**Zadanie A:**
Kto według fragmentu tekstu napisał książkę „Żaba”?
**Zadanie B:**
Streść fragment tekstu w dwóch zdaniach.
**Zadanie C:**
Wypisz z fragmentu tekstu część od słów „Może i zostanę” do słów „ma swoje prawa.”, łącznie z tymi słowami.

**Fragment tekstu:**
Ogólnie to te "bajki" wyżerają mózgi. Moja siostra jest święcie przekonana, że Hannah Montana i Miley Cyrus to dwie różne osoby. xP
Uwaga za chwile zaleje cie lawina protetów w styu: "nie widziałeś tego filmu wiec sie nie odzywaj" lub "jestes idiota" lub "kocham HSM i HM a ciebie trzeba zabić" wiesz i tak to nic nie da bo te dzieci i tak na ten film pujda ale popieram cie i ciesze sie ze jest choc pare normalnych osob hm albo my jestesmy nienormalnie bo nie lubimy HM jeszcze nas zamkna
Myślisz że dzieci zrozumieją sagę Wiedźmina? Nie sądze, ambitna i ponadczasowa powieść to jest, ale nie dla osób które mają 12 ew.13 lat. Na początek niech przeczytają - Stowarzyszenie Wędrujących Dżinsów. Fajna książka, pouczająca, dająca duże pole do wyobraźni, naprawdę wartościowa, chociaż nie jest najwyższych lotów, to serio daję do myślenia.
Bym się z tobą zgodziła, ale nie co do Tolkiena i wiedźmina.
Tolkien - zaczęłam czytać gdy miałam z 11/12 lat i było tam zbyt dużo
słów, których nie rozumiałam.
Wiedźmin - no wybacz :) z hannah montany do książki pełnej seksu :P
Jest duzo ciekawych i przyjemnych książek dla młodych dziewczyn, np
"Żaba" tylko autora nie pamiętam :)
"Żabę" napisała Małgorzata Musierowicz. Wszystkim inteligentniejszym dzieciakom a nawet starszym polecam całą serię książek "Jeżycjadę" (której "Żaba" jest piętnastą częścią. ;) tej autorki.
Może i zostanę zbluzgany, ale ktoś tych biednych dzieci musi bronić ;) Nie psujcie dzieciom dzieciństwa. Jeśli dziewczynka lat ok 10-12 chce lalkę, to niech rodzice kupią jej lalkę a nie np wibrator bo to bezsensu. Na Wiedźmina są za małe, za dużo tam przemocy i seksu. Każdy wiek ma swoje prawa.
Niech czytają cokolwiek oprócz Zmierzchu, bo to jest tak samo puste jak ta Hanna,albo i bardziej.
Albo niech idą na coś lepszego do kina np. "Vicky Christina Barcelona" to łatwa i prosta, choć czasem zmuszająca do myślenia komedia Woody'ego Allena, niby są tam sceny seksu,ale nie takie zaraz straszne, nie proponuje tego 7 latkom ale w kinie to jest od lat 12, a to znaczy że to jest film dla nich lub starszych, a 7 latki niech se oglądają Hanne, oczywiście nie do końca życia.
Dzieci zdradzić wam sekret? Hanna Montana to tak na prawdę Miley Cyrus.

**Dane wejściowe:**
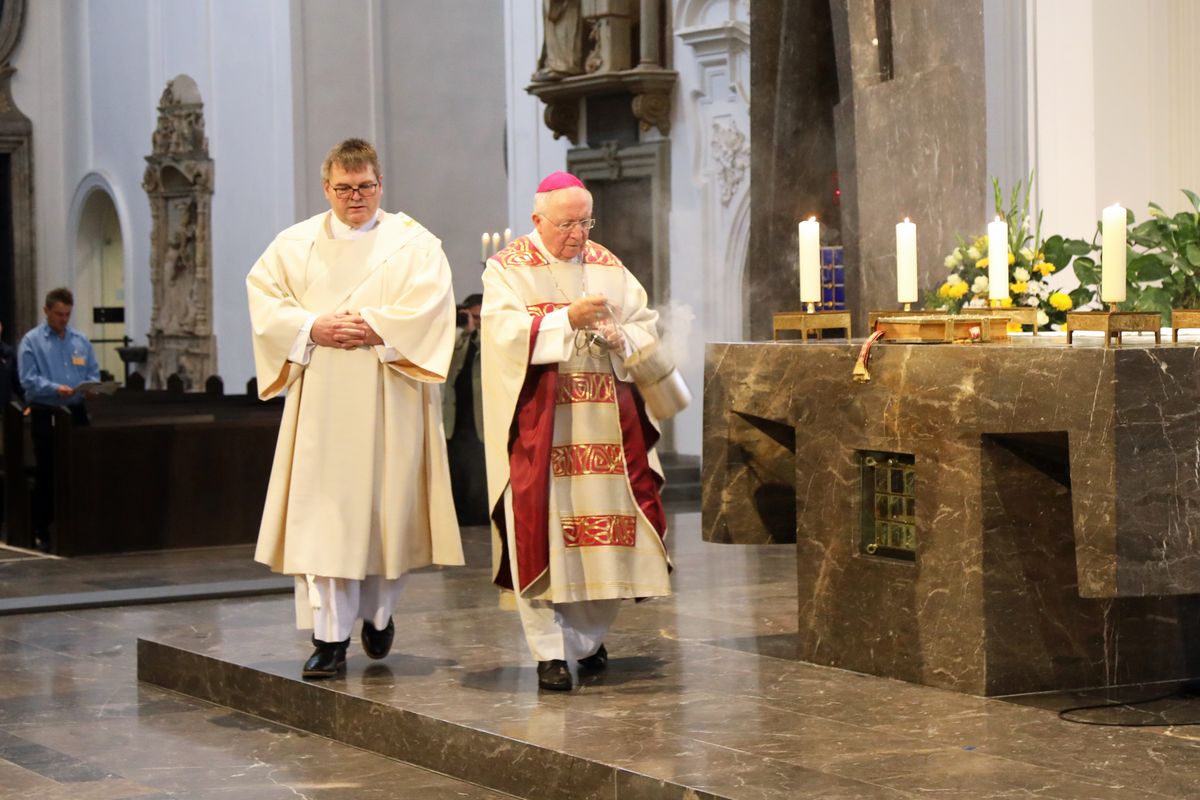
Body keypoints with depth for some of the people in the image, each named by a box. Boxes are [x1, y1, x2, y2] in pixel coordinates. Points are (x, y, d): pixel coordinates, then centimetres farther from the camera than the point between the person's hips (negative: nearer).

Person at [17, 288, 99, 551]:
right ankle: (41, 532, 5)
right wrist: (55, 388, -24)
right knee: (47, 475, -1)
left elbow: (93, 374, 11)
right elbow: (28, 379, -10)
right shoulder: (31, 341, -1)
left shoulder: (81, 341, 13)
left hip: (77, 413, 4)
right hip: (46, 414, -4)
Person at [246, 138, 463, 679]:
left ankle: (378, 610, 30)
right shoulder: (295, 244, 11)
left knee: (387, 506, 5)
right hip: (321, 402, 1)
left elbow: (430, 301, -8)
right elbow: (263, 295, 3)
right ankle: (330, 639, -5)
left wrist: (376, 329, -17)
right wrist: (311, 328, -12)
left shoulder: (413, 243, 5)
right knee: (322, 514, -6)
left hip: (388, 399, -1)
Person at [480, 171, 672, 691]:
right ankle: (550, 652, -5)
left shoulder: (608, 267, 14)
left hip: (606, 423, 4)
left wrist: (620, 337, -10)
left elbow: (647, 327, 11)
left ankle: (589, 637, 21)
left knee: (608, 524, 2)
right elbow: (505, 331, -14)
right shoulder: (507, 269, 1)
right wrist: (568, 320, -23)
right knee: (542, 529, -8)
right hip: (539, 424, -4)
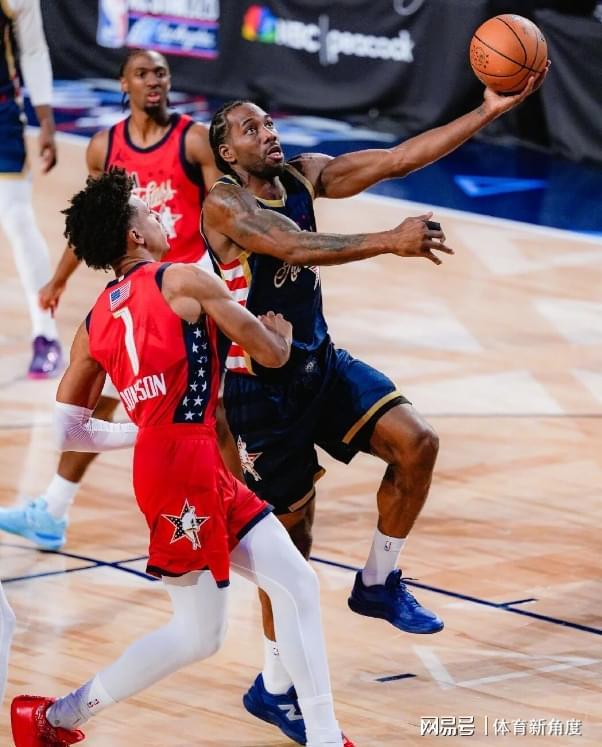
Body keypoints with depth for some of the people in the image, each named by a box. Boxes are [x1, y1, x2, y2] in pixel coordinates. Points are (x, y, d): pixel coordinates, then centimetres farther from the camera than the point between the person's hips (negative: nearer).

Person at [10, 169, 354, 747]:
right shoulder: (183, 281, -5)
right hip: (184, 463, -8)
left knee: (296, 585, 9)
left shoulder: (95, 322, 14)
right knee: (198, 635, -1)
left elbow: (65, 430, 14)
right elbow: (271, 354, -1)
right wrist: (281, 334, 23)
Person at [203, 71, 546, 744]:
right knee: (290, 533, 0)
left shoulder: (305, 175, 3)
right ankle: (275, 689, 16)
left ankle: (378, 583, 10)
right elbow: (298, 247, -35)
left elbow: (399, 158, -3)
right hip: (262, 384, -7)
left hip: (321, 363, 7)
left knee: (416, 443, -13)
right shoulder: (225, 204, -18)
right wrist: (391, 241, -44)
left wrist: (489, 110, -11)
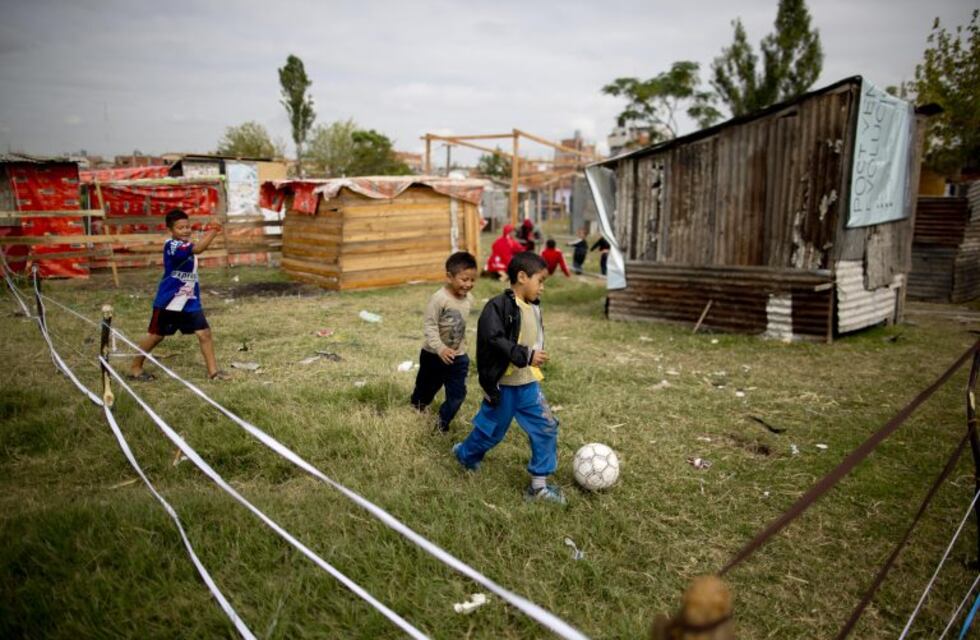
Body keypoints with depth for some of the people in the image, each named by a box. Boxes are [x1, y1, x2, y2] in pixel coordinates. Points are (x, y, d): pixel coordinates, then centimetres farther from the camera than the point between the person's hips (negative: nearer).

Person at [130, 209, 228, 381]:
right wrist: (213, 231, -41)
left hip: (190, 301, 6)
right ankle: (135, 367, 28)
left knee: (204, 333, -3)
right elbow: (197, 249, -38)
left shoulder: (185, 245, 8)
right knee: (156, 336, 8)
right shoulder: (172, 246, -22)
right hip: (168, 301, -6)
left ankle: (213, 370, 3)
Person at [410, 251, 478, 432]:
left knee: (457, 394, 2)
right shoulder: (439, 299, -25)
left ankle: (442, 424, 22)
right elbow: (429, 325, -25)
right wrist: (440, 348, -35)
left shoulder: (469, 298, -4)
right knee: (426, 389, 17)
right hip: (434, 355, -4)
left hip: (458, 356, 4)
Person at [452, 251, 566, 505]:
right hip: (503, 386, -7)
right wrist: (525, 355, -29)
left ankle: (538, 484, 12)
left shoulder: (534, 306, 5)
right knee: (491, 430, 11)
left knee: (547, 427, 2)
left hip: (528, 384, 7)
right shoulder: (499, 306, -20)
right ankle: (465, 455, 42)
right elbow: (494, 340, -28)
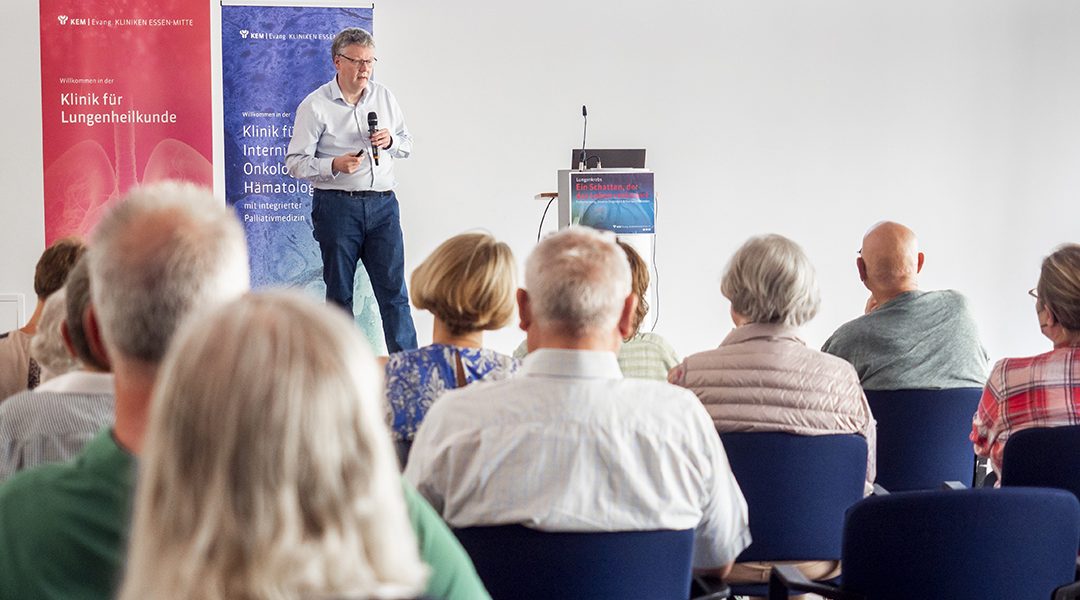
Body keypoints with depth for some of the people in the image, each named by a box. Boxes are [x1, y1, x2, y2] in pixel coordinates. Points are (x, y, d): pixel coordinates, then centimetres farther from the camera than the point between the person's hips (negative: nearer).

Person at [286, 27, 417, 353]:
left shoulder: (384, 97, 11)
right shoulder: (315, 105, -3)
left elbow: (407, 144, 20)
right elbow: (295, 162, -4)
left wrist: (390, 141, -3)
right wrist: (334, 165, -20)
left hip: (382, 205, 3)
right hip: (337, 206, -3)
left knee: (394, 288, -1)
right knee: (339, 292, 5)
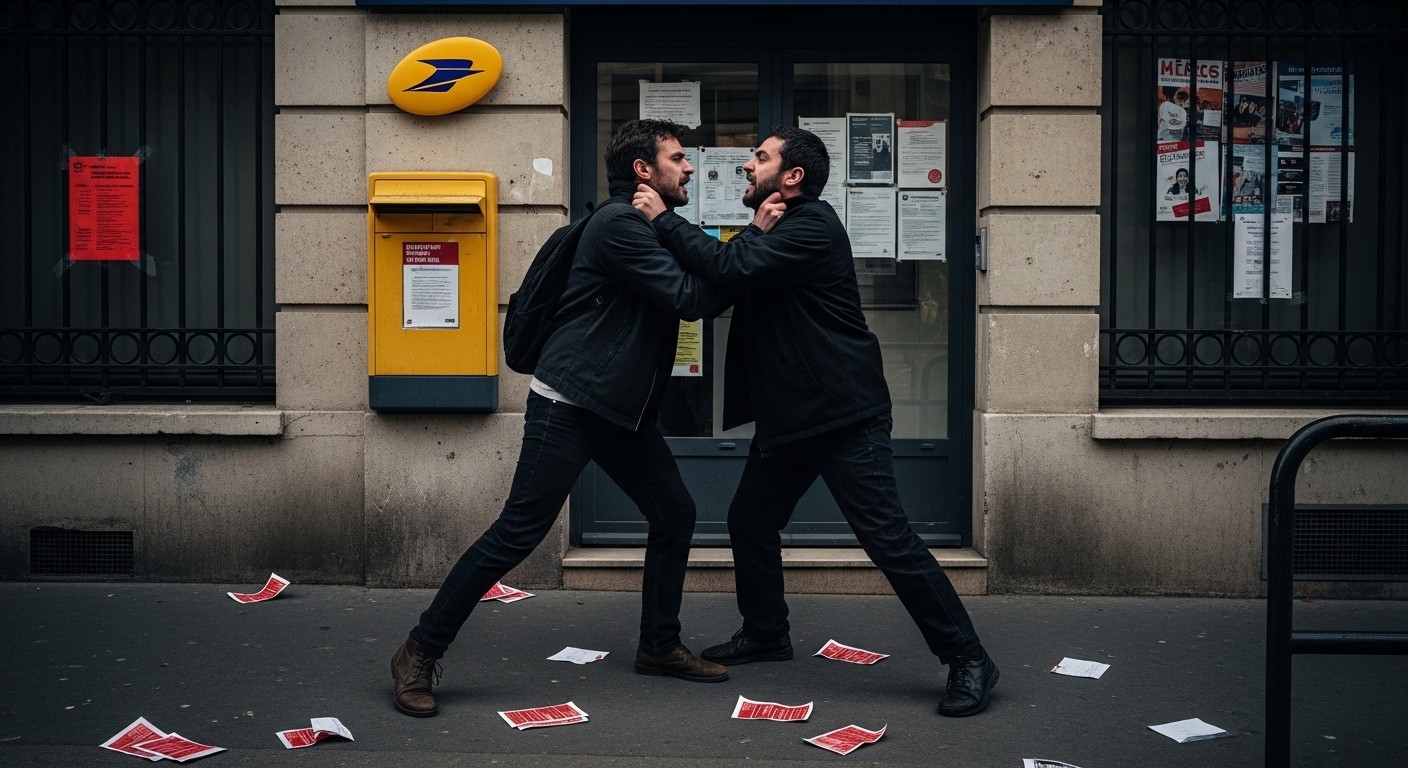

**Wynik ćwiczenia A:**
Małgorzata Musierowicz.

**Wynik ćwiczenia B:**
Autorzy wypowiedzi krytykują „Hannah Montanę” i spierają się o to, jakie książki i filmy są odpowiednie dla dzieci w wieku około 10–13 lat. Odradzają im sagę o Wiedźminie ze względu na przemoc i seks, a polecają między innymi „Stowarzyszenie Wędrujących Dżinsów” oraz serię „Jeżycjada” Małgorzaty Musierowicz.

**Wynik ćwiczenia C:**
Może i zostanę zbluzgany, ale ktoś tych biednych dzieci musi bronić ;) Nie psujcie dzieciom dzieciństwa. Jeśli dziewczynka lat ok 10-12 chce lalkę, to niech rodzice kupią jej lalkę a nie np wibrator bo to bezsensu. Na Wiedźmina są za małe, za dużo tam przemocy i seksu. Każdy wiek ma swoje prawa.